Économiques et Sociales

La Real Compañía Guipuzcoana de Caracas

Le capital budgété de 1 500 000 pesos ne put être couvert, même si la souscription d'actions - d'une valeur nominale de 500 pesos chacune - resta ouverte jusqu'en décembre 1733, et qu'un peu plus de 700 000 pesos furent alors collectés, une somme apportée en espèces et en nature (navires, marchandises européennes à vendre dans la colonie, etc.). Cependant, les hommes du consulat avaient déclaré que 502 500 pesos seraient suffisants pour commencer l'aventure vénézuélienne.

En analysant la liste des actionnaires, on peut observer trois groupes : a) le groupe des commerçants de Saint-Sébastien, de son consulat et de l'environnement guipuzcoan ; b) les commerçants établis à Cadix, directement liés au facteur de la Compagnie dans cette ville, Santiago de Irisarri, et enfin, c) les personnes résidant à la Cour, principalement les Navarrais dont les affaires et les relations familiales ont été magistralement recueillies par D. Julio Caro Baroja . Il y avait aussi un autre groupe qui s'intéressait à la nouvelle société, même s'il n'apparaissait pas sur la liste des actionnaires, comme celui formé par certains marchands français, hollandais ou flamands. Les différentes représentations exercées par certains des participants aux Assemblées Générales le confirment.

Le montant des apports des différents actionnaires a été très varié, le groupe central de Gipuzkoa étant celui qui a acquis le plus d'actions. Les cinq directeurs ont apporté de l’argent, des biens et des navires. Les marchands de Cadix achetaient des parts de marchandises destinées à être vendues dans la colonie. Le groupe des Navarrais résidant à Madrid apporta de l'argent, bien que leur participation fût abondante en nombre, bien que pas aussi élevée que celle des marchands de Saint-Sébastien. Le roi, pour sa part, s'intéressa à 200 actions, bien que son déboursement ne soit pas devenu effectif, mais fut couvert par les droits que la Compagnie devait satisfaire à Cadix. Le Consulat de Saint-Sébastien et la Province de Guipúzcoa ont également acquis des actions, preuve de leur soutien au projet commercial.

La politique financière suivie par la Société, compte tenu du fait qu'elle n'avait pas atteint le capital qui avait été budgété lors de sa fondation, a été d'augmenter le fonds social pour le consolider. Pour cette raison, ses dirigeants n'étaient pas enclins à distribuer tous les bénéfices obtenus au cours de chaque exercice, du moins pendant les premières années, qui étaient les plus rentables.
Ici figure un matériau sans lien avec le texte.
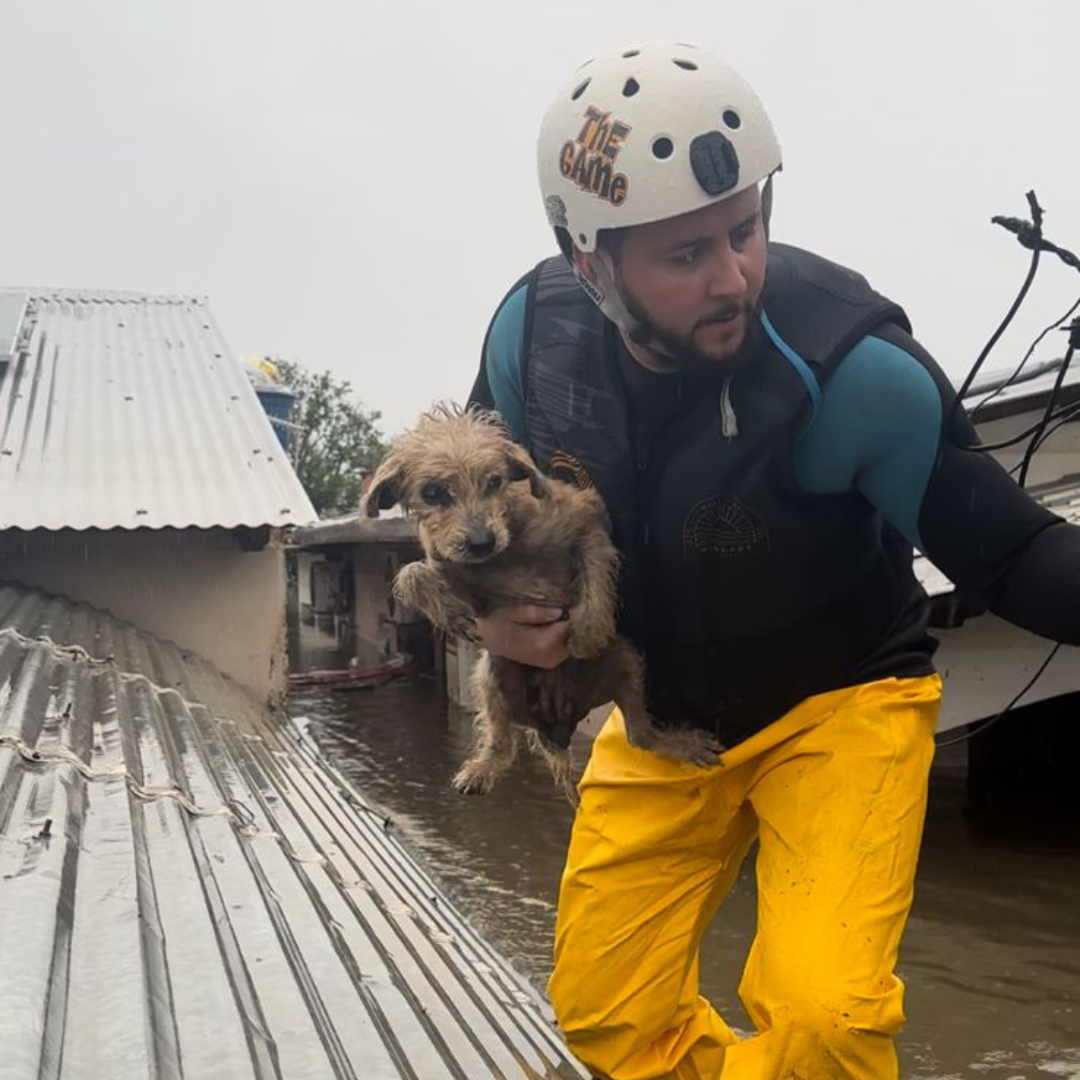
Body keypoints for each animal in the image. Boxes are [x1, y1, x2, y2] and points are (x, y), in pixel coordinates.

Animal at [362, 406, 725, 794]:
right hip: (492, 675)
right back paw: (480, 769)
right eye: (433, 493)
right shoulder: (473, 590)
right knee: (502, 742)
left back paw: (679, 743)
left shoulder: (587, 524)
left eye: (494, 481)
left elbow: (596, 571)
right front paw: (449, 611)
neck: (510, 549)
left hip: (624, 658)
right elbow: (411, 571)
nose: (482, 542)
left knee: (640, 734)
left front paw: (587, 631)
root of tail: (561, 724)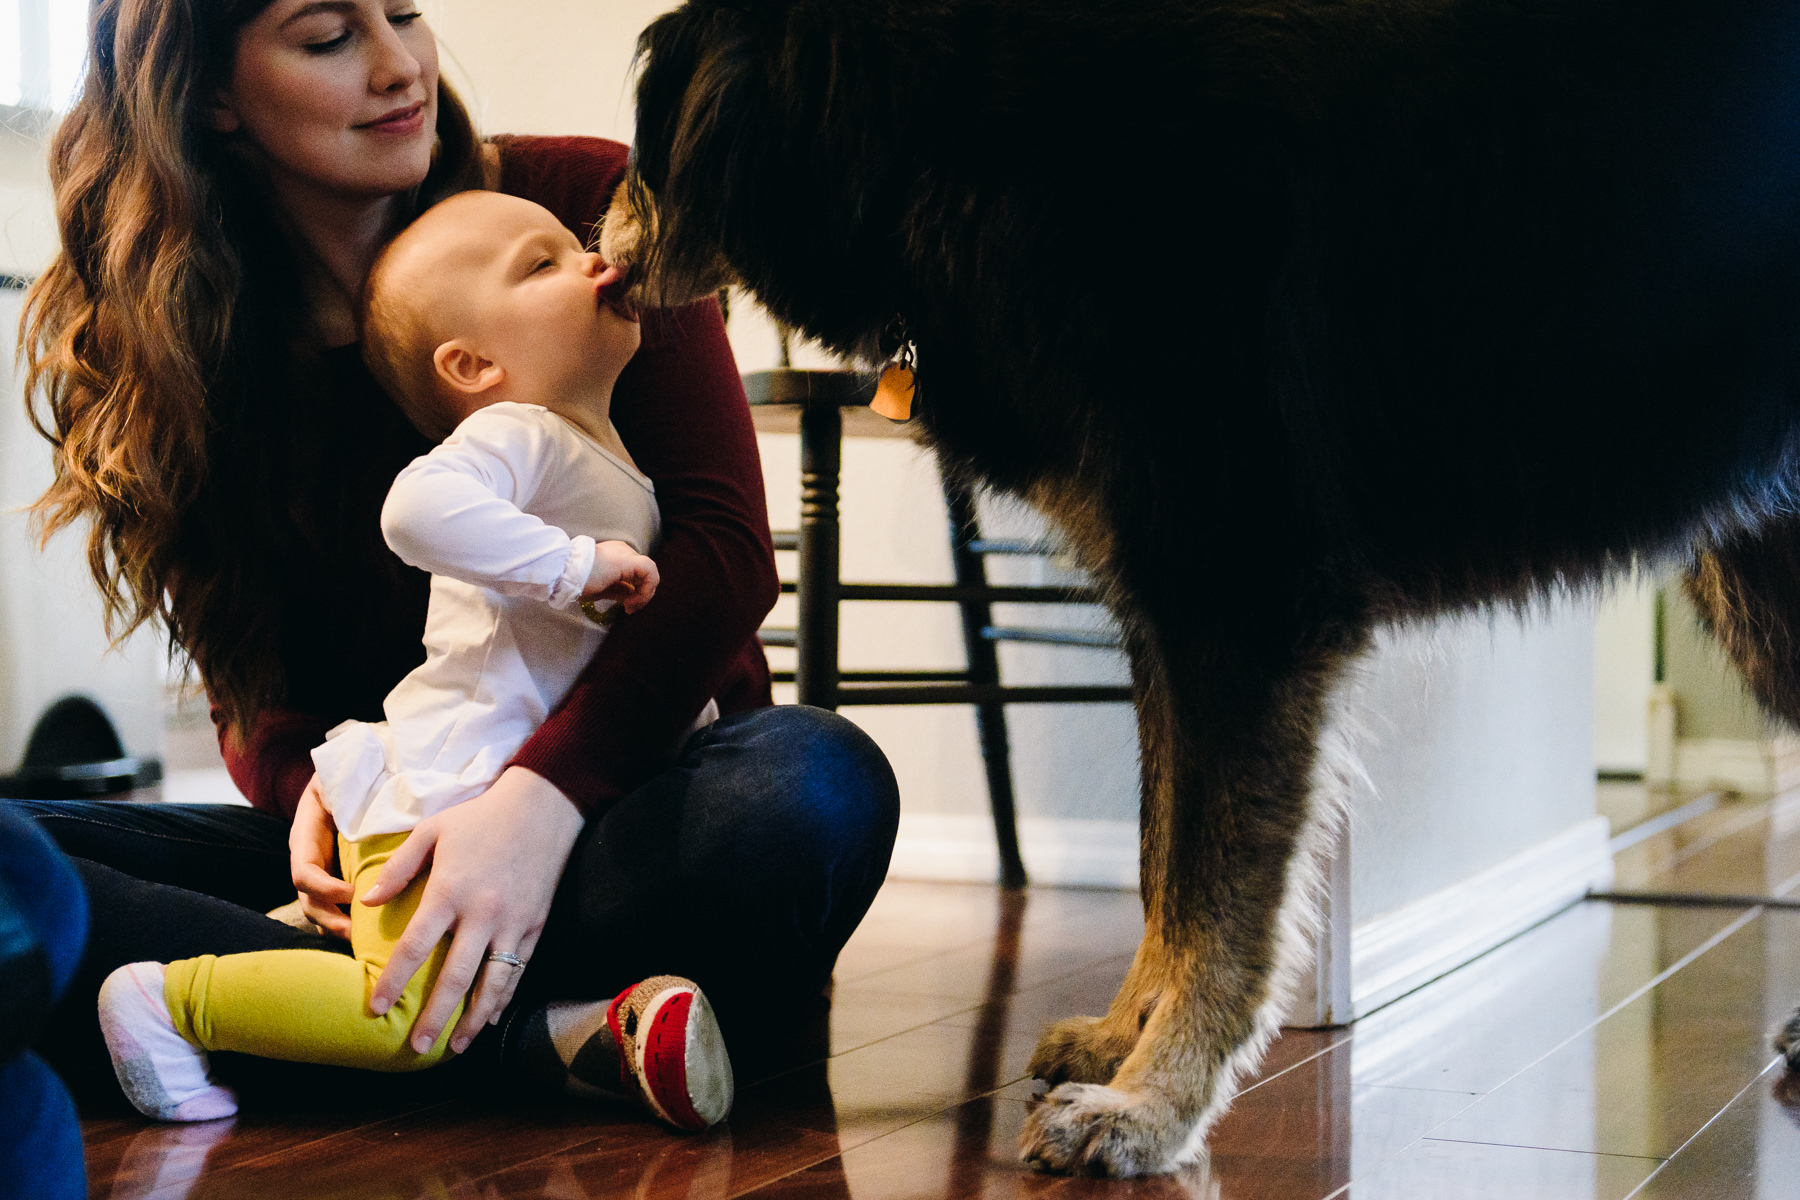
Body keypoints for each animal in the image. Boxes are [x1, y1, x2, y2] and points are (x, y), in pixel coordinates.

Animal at [597, 0, 1800, 1180]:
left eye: (643, 143)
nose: (587, 226)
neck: (941, 129)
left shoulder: (1241, 605)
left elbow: (1217, 900)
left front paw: (1151, 1105)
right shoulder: (1168, 619)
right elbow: (1160, 865)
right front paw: (1122, 1042)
Cela explique comment, avec de grandes réserves, lors de l'Assemblée des actionnaires de 1749, fut exprimé le désir d'augmenter le capital à trois millions de pesos. Suivant ces directives, lors de l'assemblée des actionnaires de 1751, le « doublement » des actions fut annoncé, sans paiement ou, en d'autres termes, imputé sur les abondantes réserves accumulées. De cette façon, le capital « déboursé » s’élève à un peu plus de 1 400 000 pesos. Également à la même date, les nouvelles actions ont été ouvertes aux résidents de Caracas et de Maracaibo, atteignant 1 547 000 pesos. En 1766, une nouvelle augmentation de capital a lieu, utilisant également les réserves.

En plus des apports des actionnaires, la Société a eu recours dès le départ au crédit pour assurer ses liquidités. Cette politique de levée de fonds en dehors de la structure de l'entreprise a permis à la Société de réaliser des économies, puisque les intérêts qu'elle devait payer étaient généralement inférieurs aux dividendes qu'elle distribuait à ses actionnaires. Pour lever des fonds, la Société s'appuyait sur divers agents ou représentants à Pampelune, Vitoria et Saragosse, en plus d'une action directe à Saint-Sébastien, Madrid et Cadix.